### HOW TO COMPLETE THIS TASK
Every line below between the one holding "framed print: present [520,236,572,289]" and the one holding "mirror: present [25,18,223,277]", inclusive, should be copied exactly, and no other line.

:::

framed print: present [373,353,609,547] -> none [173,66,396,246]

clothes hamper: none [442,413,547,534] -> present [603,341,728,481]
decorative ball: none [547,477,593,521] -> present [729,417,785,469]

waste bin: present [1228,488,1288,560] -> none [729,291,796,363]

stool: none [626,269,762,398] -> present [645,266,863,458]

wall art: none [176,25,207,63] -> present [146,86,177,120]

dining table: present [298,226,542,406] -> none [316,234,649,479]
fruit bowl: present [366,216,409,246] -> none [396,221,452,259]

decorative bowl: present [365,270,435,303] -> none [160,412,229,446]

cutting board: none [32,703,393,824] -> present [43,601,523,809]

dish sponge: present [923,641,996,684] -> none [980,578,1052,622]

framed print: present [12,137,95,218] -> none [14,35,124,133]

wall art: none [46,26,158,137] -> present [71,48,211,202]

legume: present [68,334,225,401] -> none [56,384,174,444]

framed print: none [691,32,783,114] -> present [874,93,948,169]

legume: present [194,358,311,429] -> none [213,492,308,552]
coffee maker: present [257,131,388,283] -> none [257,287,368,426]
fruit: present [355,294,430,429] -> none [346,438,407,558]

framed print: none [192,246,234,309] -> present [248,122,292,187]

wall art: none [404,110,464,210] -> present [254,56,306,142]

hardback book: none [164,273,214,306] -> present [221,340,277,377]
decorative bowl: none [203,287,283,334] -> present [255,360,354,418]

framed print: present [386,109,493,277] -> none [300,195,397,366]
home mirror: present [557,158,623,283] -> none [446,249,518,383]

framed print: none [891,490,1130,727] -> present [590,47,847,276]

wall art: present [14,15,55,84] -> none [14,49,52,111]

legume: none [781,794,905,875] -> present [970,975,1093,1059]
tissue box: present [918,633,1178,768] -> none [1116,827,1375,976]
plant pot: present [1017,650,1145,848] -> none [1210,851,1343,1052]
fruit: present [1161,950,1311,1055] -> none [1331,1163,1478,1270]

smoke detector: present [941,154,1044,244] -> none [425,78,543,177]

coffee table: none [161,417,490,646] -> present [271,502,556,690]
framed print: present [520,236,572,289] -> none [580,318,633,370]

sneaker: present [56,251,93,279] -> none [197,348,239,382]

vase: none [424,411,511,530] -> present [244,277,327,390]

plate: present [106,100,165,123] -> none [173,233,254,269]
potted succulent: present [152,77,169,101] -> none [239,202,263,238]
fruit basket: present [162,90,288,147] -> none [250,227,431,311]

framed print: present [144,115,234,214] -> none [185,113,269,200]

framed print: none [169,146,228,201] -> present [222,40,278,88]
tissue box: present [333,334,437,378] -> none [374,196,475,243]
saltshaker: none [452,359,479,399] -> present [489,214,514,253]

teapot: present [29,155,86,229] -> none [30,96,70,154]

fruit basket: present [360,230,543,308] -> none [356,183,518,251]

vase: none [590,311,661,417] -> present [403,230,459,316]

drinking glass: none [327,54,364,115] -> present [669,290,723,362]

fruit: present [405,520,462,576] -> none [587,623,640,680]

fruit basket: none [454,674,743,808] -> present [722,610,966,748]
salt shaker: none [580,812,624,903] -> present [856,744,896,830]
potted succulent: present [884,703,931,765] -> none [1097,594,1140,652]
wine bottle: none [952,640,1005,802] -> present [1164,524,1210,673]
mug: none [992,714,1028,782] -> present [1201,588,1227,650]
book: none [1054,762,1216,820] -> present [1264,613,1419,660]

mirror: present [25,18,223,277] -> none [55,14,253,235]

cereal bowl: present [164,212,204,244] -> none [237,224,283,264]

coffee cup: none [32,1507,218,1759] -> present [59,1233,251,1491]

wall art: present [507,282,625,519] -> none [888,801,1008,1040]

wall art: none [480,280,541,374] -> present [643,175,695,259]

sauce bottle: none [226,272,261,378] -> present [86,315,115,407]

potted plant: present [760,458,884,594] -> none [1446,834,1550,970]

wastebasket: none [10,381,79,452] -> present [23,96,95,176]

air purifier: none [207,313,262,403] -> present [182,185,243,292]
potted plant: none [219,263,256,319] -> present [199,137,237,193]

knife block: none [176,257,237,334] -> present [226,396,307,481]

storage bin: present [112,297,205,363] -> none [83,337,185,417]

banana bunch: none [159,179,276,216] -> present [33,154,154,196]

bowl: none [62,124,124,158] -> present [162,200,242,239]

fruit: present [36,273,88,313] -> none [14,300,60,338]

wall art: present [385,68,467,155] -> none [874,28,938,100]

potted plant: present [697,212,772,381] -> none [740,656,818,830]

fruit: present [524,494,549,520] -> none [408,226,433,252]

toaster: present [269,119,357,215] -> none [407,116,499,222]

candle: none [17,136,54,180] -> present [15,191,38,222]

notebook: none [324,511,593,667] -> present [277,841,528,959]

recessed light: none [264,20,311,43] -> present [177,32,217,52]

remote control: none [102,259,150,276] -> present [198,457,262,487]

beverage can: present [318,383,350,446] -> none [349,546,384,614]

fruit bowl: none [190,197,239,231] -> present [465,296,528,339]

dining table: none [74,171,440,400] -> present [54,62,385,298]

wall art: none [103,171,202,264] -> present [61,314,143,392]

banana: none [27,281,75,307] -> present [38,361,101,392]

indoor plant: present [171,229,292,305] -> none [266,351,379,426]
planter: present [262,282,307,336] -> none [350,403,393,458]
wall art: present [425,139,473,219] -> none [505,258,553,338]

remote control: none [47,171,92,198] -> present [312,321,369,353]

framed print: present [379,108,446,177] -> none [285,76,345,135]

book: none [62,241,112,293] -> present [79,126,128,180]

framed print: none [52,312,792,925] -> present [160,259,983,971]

:::

### EXERCISE ANSWER
framed print: present [520,236,572,289] -> none [580,318,633,370]

sneaker: present [56,251,93,279] -> none [197,348,239,382]

vase: none [424,411,511,530] -> present [244,277,327,390]

plate: present [106,100,165,123] -> none [173,233,254,269]
potted succulent: present [152,77,169,101] -> none [239,202,263,238]
fruit basket: present [162,90,288,147] -> none [250,227,431,311]

framed print: present [144,115,234,214] -> none [185,113,269,200]

framed print: none [169,146,228,201] -> present [222,40,278,88]
tissue box: present [333,334,437,378] -> none [374,196,475,243]
saltshaker: none [452,359,479,399] -> present [489,214,514,253]

teapot: present [29,155,86,229] -> none [30,96,70,154]

fruit basket: present [360,230,543,308] -> none [356,183,518,251]

vase: none [590,311,661,417] -> present [403,230,459,316]

drinking glass: none [327,54,364,115] -> present [669,290,723,362]

fruit: present [405,520,462,576] -> none [587,623,640,680]

fruit basket: none [454,674,743,808] -> present [722,610,966,748]
salt shaker: none [580,812,624,903] -> present [856,744,896,830]
potted succulent: present [884,703,931,765] -> none [1097,594,1140,652]
wine bottle: none [952,640,1005,802] -> present [1164,524,1210,673]
mug: none [992,714,1028,782] -> present [1201,588,1227,650]
book: none [1054,762,1216,820] -> present [1264,613,1419,660]

mirror: present [25,18,223,277] -> none [55,14,253,235]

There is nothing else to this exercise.